Pseudo-Spherical Contrastive Divergence
This work addresses a fundamental bottleneck in training EBMs for machine learning practitioners, offering a flexible and computationally efficient alternative, though it appears incremental as it builds upon contrastive divergence.
The paper tackles the challenge of training energy-based models (EBMs) by proposing pseudo-spherical contrastive divergence (PS-CD), a method that generalizes maximum likelihood learning without computing the intractable partition function, and demonstrates its effectiveness through experiments on synthetic and image datasets, showing robustness to data contamination and superiority over existing methods like maximum likelihood and f-EBMs.
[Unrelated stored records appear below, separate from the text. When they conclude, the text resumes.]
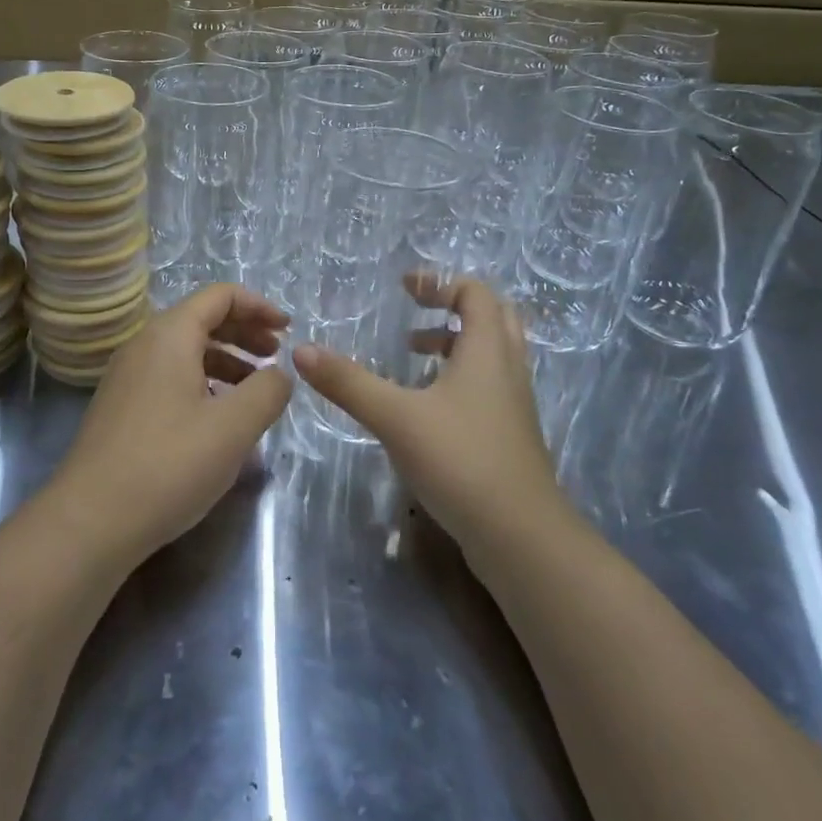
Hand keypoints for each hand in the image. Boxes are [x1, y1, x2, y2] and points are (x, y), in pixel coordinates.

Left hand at [48, 284, 292, 566]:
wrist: (89, 522)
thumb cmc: (168, 465)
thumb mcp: (233, 427)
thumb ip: (268, 390)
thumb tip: (279, 374)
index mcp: (169, 335)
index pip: (220, 296)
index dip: (259, 306)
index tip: (289, 330)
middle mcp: (144, 345)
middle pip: (202, 320)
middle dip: (245, 332)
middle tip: (276, 357)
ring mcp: (127, 378)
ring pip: (186, 352)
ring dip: (226, 361)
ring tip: (255, 391)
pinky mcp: (121, 409)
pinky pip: (170, 378)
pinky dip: (203, 384)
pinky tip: (219, 420)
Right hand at [292, 275, 564, 554]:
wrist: (520, 537)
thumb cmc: (461, 461)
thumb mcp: (396, 418)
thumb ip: (349, 383)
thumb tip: (301, 351)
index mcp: (487, 351)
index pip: (475, 293)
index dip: (440, 283)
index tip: (404, 288)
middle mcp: (507, 368)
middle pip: (494, 316)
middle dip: (454, 307)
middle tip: (416, 314)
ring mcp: (513, 404)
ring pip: (491, 353)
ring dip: (455, 343)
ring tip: (412, 354)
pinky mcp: (510, 434)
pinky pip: (488, 385)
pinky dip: (460, 376)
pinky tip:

Energy-based models (EBMs) offer flexible distribution parametrization. However, due to the intractable partition function, they are typically trained via contrastive divergence for maximum likelihood estimation. In this paper, we propose pseudo-spherical contrastive divergence (PS-CD) to generalize maximum likelihood learning of EBMs. PS-CD is derived from the maximization of a family of strictly proper homogeneous scoring rules, which avoids the computation of the intractable partition function and provides a generalized family of learning objectives that include contrastive divergence as a special case. Moreover, PS-CD allows us to flexibly choose various learning objectives to train EBMs without additional computational cost or variational minimax optimization. Theoretical analysis on the proposed method and extensive experiments on both synthetic data and commonly used image datasets demonstrate the effectiveness and modeling flexibility of PS-CD, as well as its robustness to data contamination, thus showing its superiority over maximum likelihood and $f$-EBMs.